ARTICLE 20. So far as the interests of the Company and the provision of financing permit, the German and the Austrian side shall be given equal consideration in the letting of contracts and similar matters. As a matter of general principle, the German and the Austrian side shall share equally in the hiring of employees by the Company. The Company shall transmit the necessary information to the labour authorities of the two sides.

ARTICLE 21. Hunting and fishing rights shall be governed by the legislation applicable in each of the States concerned.

ARTICLE 22. This Agreement shall be without prejudice to the agreements reached concerning the course of the State frontier.

SECTION IV
Final provisions

ARTICLE 23. (1) The Contracting Parties shall take steps for the immediate establishment of the new Company and, to the extent of their jurisdiction, shall further the activities of the Company in every possible and permissible way.

(2) Where the Agreement entails rights and obligations which the Contracting Parties cannot directly exercise or fulfil, they shall take steps to ensure that the rights are exercised and the obligations fulfilled by the other parties concerned to the extent of their powers with respect to such parties.

ARTICLE 24. If, for compelling reasons, and in particular as a result of legislative action by either of the States concerned, it should become necessary to modify or supplement the arrangements provided for in this Agreement in order to protect the interests of the States concerned as established in those arrangements, such modifications or additions shall be agreed on immediately in a spirit of trust and co-operation.

ARTICLE 25. (1) If a difference of opinion arises between the German and the Austrian side concerning the interpretation or application of this Agreement, the matter shall, at the request of either side, be settled through arbitration by an arbitral tribunal.

(2) The arbitral tribunal shall also, at the request of either side, make arrangements for the continued operation of the undertaking as a whole which take into account the interests of the Contracting Parties and the shareholders , if an agreement on the matter as provided in article 10, paragraph (3), is not reached within a period of six months from the time the Company is dissolved.

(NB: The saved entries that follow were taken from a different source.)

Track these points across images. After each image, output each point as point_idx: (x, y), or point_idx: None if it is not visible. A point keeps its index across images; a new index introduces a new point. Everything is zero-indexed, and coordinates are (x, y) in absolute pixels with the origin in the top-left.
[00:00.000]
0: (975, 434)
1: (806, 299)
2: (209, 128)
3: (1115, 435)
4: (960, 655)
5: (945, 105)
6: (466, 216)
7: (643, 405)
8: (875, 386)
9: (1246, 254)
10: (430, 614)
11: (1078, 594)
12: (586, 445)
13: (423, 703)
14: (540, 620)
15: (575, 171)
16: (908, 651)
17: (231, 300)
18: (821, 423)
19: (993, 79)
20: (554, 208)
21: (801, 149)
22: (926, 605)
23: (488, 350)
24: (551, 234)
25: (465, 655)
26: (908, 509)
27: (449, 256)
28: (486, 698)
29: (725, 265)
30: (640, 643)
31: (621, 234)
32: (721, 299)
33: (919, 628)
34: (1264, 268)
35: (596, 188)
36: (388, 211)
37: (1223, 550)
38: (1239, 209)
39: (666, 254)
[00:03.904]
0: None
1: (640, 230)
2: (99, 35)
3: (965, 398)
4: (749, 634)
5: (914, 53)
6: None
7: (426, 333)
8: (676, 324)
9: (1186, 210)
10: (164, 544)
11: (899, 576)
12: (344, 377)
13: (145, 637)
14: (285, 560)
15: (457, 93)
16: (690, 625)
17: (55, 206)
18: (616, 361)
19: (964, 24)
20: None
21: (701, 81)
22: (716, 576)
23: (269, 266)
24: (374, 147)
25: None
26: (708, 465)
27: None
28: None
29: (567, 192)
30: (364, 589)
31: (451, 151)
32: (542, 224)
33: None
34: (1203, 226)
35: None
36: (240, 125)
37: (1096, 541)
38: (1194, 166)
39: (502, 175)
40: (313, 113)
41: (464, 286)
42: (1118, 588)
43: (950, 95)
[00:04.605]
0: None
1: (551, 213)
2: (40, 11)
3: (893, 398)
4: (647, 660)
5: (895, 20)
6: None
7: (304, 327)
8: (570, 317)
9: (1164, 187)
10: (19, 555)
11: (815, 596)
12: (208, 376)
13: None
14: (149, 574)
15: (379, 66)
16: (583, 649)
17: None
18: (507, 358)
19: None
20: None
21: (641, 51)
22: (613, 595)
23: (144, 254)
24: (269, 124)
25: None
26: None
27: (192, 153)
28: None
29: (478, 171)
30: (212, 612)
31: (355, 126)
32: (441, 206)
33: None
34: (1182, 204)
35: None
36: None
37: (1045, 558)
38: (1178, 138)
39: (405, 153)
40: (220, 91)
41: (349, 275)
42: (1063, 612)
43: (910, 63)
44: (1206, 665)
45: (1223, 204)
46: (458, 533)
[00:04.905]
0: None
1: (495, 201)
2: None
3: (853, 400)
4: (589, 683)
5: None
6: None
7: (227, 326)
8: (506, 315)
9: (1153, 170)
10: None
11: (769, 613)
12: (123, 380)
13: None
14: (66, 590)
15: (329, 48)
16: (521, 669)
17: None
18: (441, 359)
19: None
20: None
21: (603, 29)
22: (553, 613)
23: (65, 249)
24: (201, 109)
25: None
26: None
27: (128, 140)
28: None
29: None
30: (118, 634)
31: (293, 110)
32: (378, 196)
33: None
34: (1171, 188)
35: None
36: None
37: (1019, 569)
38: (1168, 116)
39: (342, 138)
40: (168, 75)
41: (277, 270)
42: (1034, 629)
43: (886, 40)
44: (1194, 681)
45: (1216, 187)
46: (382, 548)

(3) The arbitral tribunal shall for each dispute be constituted through the appointment by each side of two qualified persons from among its nationals as arbitrators and the selection by both sides of a national of a friendly third State as umpire. Both sides reserve the right to agree in advance and for a specified period of time on the person to be appointed umpire in a given case.

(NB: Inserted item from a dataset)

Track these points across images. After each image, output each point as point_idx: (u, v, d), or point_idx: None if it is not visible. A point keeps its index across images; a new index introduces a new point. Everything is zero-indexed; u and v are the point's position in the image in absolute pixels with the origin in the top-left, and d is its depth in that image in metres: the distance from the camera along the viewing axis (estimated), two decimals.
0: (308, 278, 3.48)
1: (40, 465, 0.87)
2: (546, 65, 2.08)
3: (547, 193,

(4) If the umpire is not selected or the arbitrators appointed within three months after the difference of opinion has been made known, the President of the International Court of justice at The Hague shall, in the absence of other agreed arrangements, be requested to make the necessary appointments.

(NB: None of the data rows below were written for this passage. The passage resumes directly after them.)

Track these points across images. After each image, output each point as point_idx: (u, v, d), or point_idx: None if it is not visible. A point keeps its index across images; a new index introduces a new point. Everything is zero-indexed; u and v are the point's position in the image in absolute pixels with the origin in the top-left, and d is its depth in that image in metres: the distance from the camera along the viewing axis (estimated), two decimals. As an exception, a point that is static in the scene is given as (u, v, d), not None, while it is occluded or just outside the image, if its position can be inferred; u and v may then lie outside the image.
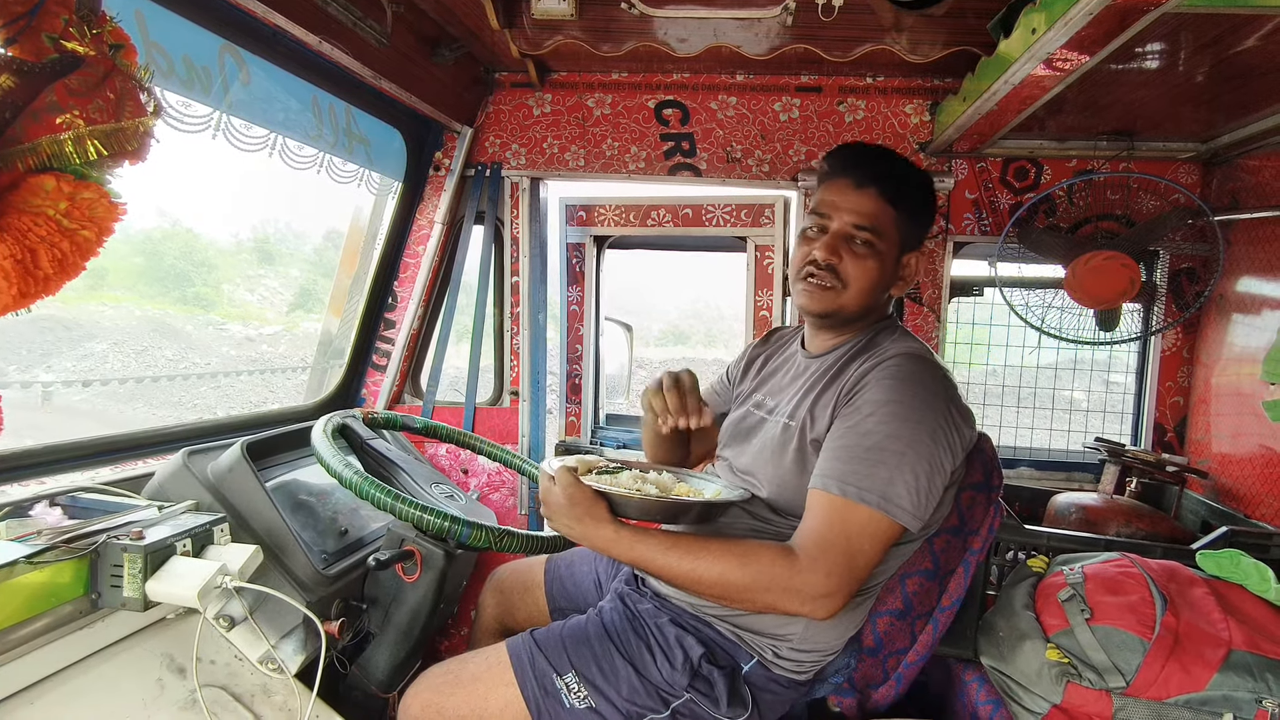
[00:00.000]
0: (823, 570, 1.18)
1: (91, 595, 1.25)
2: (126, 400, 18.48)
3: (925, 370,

(5) The umpire shall be the chairman of the arbitrat tribunal. The arbitral tribunal shall reach a decision by majority vote. The decision shall be binding.

(6) In the first dispute, the arbitral tribunal shall meet in the territory of the respondent side, in the second dispute in the territory of the other side, and so on in rotation in the territory of one or the other side, and at a place fixed by the Contracting Party concerned. This Party shall provide the premises and the secretarial and other staff required by the arbitral tribunal for its work.

(7) The German and Austrian sides shall agree in individual cases or on a permanent basis on the form of proceedings to be adopted by the arbitral tribunal. In the absence of such agreement, the arbitral tribunal itself shall determine the form of its proceedings. The proceedings may be in written form if neither of the Contracting Parties objects; in such a case the provisions of the foregoing paragraph need not be applied.

(8) With respect to the summoning and hearing of witnesses and experts, the authorities of each of the Contracting Parties shall, in response to request by the arbitral tribunal to the Government concerned grant the same legal assistance as it would at the request of a domestic civil court.

ARTICLE 26. This Agreement shall not affect the laws in force in the territory of the Contracting Parties.